El panorama, desolador, ofrecía un campo yermo sobre el que ensayar modernas teorías que deberían reconstruir un mundo nuevo donde las recientes atrocidades bélicas no tuvieran sentido. Por otra parte, la enorme destrucción causada al patrimonio cultural europeo hizo notar la necesidad de articular todo tipo de medidas, teóricas y prácticas, que asegurasen la salvaguardia del patrimonio histórico de la humanidad. Es el momento de las grandes recomendaciones y los discursos llenos de loables declaraciones que abogaban por un futuro de paz y prosperidad (no es necesario insistir en lo inútil de todos aquellos propósitos). En este ambiente, la comunidad museística, adoptando como base todo el corpus desarrollado durante dos siglos de experiencias y ensayos, decidió replantear una moderna museología que reorientase, incluso, la razón de ser de tan venerables instituciones.

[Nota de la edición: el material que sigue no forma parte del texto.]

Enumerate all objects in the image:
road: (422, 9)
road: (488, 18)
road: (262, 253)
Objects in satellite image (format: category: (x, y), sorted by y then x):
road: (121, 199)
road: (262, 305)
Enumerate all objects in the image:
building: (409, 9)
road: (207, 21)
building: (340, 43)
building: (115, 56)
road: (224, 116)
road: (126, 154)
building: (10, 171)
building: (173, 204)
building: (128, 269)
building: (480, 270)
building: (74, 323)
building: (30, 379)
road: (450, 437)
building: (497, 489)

Entonces se escriben multitud de tratados y propuestas teóricas que tratan de convertir el museo en un ente dinámico y educador, capaz de transformar la propia sociedad a la que sirve mediante el disfrute estético y didáctico de lo patrimonial. Se suceden las teorías y contra – teorías, los ensayos y, cómo no, los errores. Se abogaba por un centro museístico que no fuese solo un centro de documentación o un simple almacén de viejos tesoros. Se llegó a proponer, incluso, un museo que fuera de sus muros fuese capaz de imbricarse con su propio territorio envolviendo a la población en una tarea llamada a generar una alta cultura que fomentase el entendimiento y la paz entre los pueblos del mundo… Lejos quedaron aquellos bellos propósitos que tuvieron como único final engrosar sesudas y complicadas teorías y discusiones en torno a la museología y los museos.

Mientras, la arquitectura decidió hacer suyo el museo y lo convirtió en tipología autónoma y propia que, poco a poco, fue creciendo hasta desbordar, al final, a la propia arquitectura. Obras faraónicas y majestuosas, muchas veces incomprendidas y la mayoría de las ocasiones incomprensibles, que se asentaban orgullosas en medio de viejas ciudades con pretensión de nuevos ricos. No fueron extraños los casos en que los museos se convirtieron en presuntuosas cajas que imponían un profundo respeto. Los museos volvieron a ser templos sagrados, esta vez dedicados a nuevos dioses, que muchos preferían no profanar.

El museo se pretendía amo y señor del siglo XX.